Tuesday, August 02, 2005

Another means of egress

John is reading and thinking about French novels. I think I've only read one—a pretty substantial one—but I've read enough of Madame Bovary to put together a two-for-Tuesday. My preoccupation with descriptions of objects may be familiar to some readers. Here are two objects from the early pages of Flaubert's book:
1.) His was one of those composite pieces of headgear in which you may trace features of bearskin, lancer-cap and bowler, night-cap and otterskin: one of those pathetic objects that are deeply expressive in their dumb ugliness, like an idiot's face. An oval splayed out with whale-bone, it started off with three pompons; these were followed by lozenges of velvet and rabbit's fur alternately, separated by a red band, and after that came a kind of bag ending in a polygon of cardboard with intricate braiding on it; and from this there hung down like a tassel, at the end of a long, too slender cord, a little sheaf of gold threads. It was a new cap, with a shiny peak.

2.) At dessert [the pastry-cook from Yvetot] brought in with his own hands a tiered cake that made them all cry out.

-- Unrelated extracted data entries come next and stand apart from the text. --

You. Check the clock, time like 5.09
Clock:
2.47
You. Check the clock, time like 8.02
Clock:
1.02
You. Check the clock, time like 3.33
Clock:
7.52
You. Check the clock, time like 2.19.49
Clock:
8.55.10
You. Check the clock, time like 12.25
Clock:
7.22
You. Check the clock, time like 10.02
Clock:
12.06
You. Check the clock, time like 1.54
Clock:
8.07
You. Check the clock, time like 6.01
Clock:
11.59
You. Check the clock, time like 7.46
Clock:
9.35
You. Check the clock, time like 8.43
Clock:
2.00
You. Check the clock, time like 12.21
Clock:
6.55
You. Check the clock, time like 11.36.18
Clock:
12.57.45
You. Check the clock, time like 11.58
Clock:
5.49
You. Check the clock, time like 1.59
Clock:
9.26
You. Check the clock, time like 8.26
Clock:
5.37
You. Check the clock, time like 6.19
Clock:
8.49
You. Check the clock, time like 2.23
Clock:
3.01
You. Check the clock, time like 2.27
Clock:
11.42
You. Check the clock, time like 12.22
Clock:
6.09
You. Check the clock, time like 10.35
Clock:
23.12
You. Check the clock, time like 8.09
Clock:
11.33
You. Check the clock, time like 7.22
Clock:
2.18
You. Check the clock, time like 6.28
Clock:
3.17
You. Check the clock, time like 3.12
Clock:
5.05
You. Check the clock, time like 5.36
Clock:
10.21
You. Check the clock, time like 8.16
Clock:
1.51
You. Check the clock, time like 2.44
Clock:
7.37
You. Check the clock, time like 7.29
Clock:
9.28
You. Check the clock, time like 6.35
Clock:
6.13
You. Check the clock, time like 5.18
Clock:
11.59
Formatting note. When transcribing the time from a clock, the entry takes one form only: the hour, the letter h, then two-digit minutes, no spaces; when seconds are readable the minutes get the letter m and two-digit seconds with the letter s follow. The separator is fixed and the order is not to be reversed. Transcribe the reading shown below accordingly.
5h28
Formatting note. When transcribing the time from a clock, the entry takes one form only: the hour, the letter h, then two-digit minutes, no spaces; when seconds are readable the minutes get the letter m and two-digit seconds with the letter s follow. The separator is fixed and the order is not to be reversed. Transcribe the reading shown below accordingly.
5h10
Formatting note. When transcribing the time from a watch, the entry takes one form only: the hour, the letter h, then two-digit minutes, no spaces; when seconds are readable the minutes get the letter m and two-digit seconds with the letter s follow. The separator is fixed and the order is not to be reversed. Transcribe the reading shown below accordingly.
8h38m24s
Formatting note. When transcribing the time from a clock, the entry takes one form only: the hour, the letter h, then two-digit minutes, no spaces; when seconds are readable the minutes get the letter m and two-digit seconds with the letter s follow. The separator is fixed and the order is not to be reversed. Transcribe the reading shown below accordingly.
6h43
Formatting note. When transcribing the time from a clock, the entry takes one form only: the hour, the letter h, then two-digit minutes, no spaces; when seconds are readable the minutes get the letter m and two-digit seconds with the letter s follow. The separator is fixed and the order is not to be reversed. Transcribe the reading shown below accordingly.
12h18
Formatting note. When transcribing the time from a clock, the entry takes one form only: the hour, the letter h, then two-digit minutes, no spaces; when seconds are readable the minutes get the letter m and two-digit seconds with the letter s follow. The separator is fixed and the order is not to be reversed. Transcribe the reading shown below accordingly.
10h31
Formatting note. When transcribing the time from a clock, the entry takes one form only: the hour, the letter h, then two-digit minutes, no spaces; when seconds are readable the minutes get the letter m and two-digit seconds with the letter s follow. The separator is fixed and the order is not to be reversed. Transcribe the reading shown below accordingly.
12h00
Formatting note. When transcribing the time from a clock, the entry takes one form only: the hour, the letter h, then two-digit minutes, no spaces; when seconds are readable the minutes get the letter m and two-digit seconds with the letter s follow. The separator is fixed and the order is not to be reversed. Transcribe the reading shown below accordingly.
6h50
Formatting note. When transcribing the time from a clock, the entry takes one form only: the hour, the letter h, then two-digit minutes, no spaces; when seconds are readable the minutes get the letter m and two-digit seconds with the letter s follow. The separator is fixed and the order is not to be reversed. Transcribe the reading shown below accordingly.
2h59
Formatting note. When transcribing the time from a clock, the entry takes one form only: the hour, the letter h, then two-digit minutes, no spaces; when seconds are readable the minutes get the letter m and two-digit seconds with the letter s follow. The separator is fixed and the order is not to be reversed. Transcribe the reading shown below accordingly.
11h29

It started off at the base with a square of blue cardboard representing a temple with porticoes and colonnades, with stucco statuettes all round it in recesses studded with gilt-paper stars; on the second layer was a castle-keep in Savoy cake, surrounded by tiny fortifications in angelica, almonds, raisins and quarters of orange; and finally, on the uppermost platform, which was a green meadow with rocks, pools of jam and boats of nutshell, stood a little Cupid, poised on a chocolate swing whose uprights had two real rosebuds for knobs at the top.